Next month Ohio will choose a new governor, either Democrat Richard Cordray or Republican Mike DeWine. The candidates can point to some big differences on big issues, and they’re locked in a close race. The election, says Kyle Kondik, author of a book on Ohio politics, “seems like a true toss-up.” But here’s the thing: Ohio’s core problems loom larger than any one office or election. No matter who moves into the governor’s mansion, he and his administration need to be ready to think really, really big—because right now statewide trends are really, really bad.
Ohio has a proud history, pumping out eight presidents and solidifying its role as the one state that sums up the variety and vitality of American life. When Kondik needed a title for his Ohio book, he chose The Bellwether.
Still, Buckeyes are likely feeling less pride with each passing year. From 2000 to 2016, Ohio’s median household income plummeted, from 19th best down to 35th. Since the recession ended in 2009, Ohio has lagged behind the rest of the country in creating new jobs—and the jobs it has created haven’t paid as well. “The Buckeye State,” writes Noah Smith, a columnist at Bloomberg, is “suffering a long, grinding slide into the lower ranks of U.S. states.”
Both Cordray and DeWine served in Ohio government during this period, so they know the causes behind that slide. The state’s residents are getting older and unhealthier. Important industries like manufacturing and farming suffer from automation and outsourcing. Opioids have swept in like a prescription-driven plague.

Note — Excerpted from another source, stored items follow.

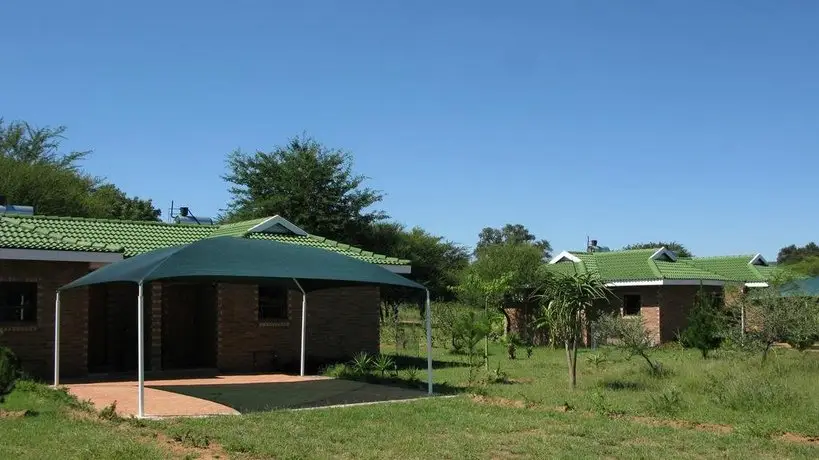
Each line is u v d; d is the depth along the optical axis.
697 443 11.43
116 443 10.94
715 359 24.33
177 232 25.86
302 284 22.00
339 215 47.16
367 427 12.64
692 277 37.28
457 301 51.19
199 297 25.20
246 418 13.40
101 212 48.59
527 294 37.03
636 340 21.81
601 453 10.73
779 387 15.36
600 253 41.78
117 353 24.48
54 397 14.90
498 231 125.31
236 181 48.03
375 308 26.38
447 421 13.22
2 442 10.95
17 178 42.34
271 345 24.30
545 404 15.31
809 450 10.97
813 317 22.14
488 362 25.19
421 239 55.50
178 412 14.30
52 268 20.61
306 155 47.06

The question is whether either candidate has solutions. Economists point to several reasons why certain states have thrived. You could travel back in time and draw your state lines around a huge cache of natural resources (good thinking, North Dakota!) or, more realistically, you could focus on education and immigration, ideally concentrating them in your largest cities. The country’s most successful economic hot spots today—think New York City, Austin, even Raleigh, North Carolina—focus less on making stuff than on making ideas, and to make ideas you need lots of talent, diversity, and energy, with all of it easily linked to the global economy.

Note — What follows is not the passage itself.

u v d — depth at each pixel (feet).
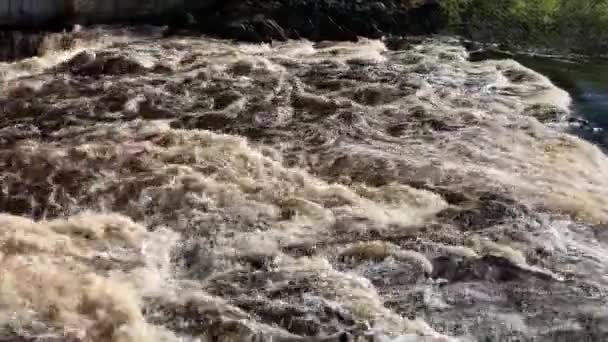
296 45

Unfortunately, Ohio is struggling in this area as well. Immigration was once a key part of that proud history: Back in 1910, nearly 13 percent of Ohio residents were foreign born. Today, the national average for foreign-born residents remains about the same, at 13.6 percent, but Ohio’s share has collapsed to 4.4 percent, fifth lowest in the U.S. And Ohio cities aren’t picking up the slack. Here’s how we rank in foreign-born population among America’s 40 largest metros: 31st (Columbus), 36th (Cleveland), and 38th (Cincinnati).

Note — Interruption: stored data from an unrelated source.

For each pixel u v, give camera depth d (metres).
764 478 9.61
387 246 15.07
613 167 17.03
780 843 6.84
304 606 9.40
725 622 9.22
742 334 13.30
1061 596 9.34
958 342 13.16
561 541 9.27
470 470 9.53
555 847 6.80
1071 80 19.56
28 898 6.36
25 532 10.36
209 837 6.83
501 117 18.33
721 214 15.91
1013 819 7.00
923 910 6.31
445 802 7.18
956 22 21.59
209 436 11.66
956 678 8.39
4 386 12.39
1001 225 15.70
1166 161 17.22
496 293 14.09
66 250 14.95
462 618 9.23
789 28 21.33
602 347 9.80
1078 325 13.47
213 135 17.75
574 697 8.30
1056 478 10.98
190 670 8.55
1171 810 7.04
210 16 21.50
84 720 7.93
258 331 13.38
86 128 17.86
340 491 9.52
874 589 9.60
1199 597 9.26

Education is hardly better. Ohio ranks 37th among U.S. states in residents with a college degree—and that ranking would be even worse without the immigrants we do have. While 27 percent of native-born Buckeyes have a degree, 42 percent of foreign-born residents do. That 15 percent gap is the biggest in the country and underlines how interrelated education, immigration, and economics can be.
Tackling these kinds of foundational problems should be the next governor’s top job. There will be other important tasks, of course, and the two candidates offer radically different approaches to solving each of them. No one should assume that Cordray and DeWine are the same—after all, one represents a party that, lately at least, attacks immigration and education in equal measure.
But let’s hope that each potential governor is thinking on a scale as big as the problems themselves. Tweaks can certainly help. Start by restoring state funding for higher education to pre-recession levels. Invest in and coordinate with the state’s best research universities: Case Western, Ohio State, and the University of Cincinnati. Fix the shameful fact that Ohio ranks dead last in the Midwest in supplying need-based college financial aid.
Still, the most important step is realizing just what Ohio is up against. When Congress passed the Northwest Ordinance way back in 1787, it didn’t just carve the Midwest into Ohio and her sister territories—it made education and inclusion a central part of their identities.
The Ordinance was a federal bill, of course, but it can still provide a model of ambition and moral purpose. It can remind us how big the challenges are and how big the solutions need to be. And if we fail? Forget making Ohio great again. We’ll simply continue managing Ohio’s decline.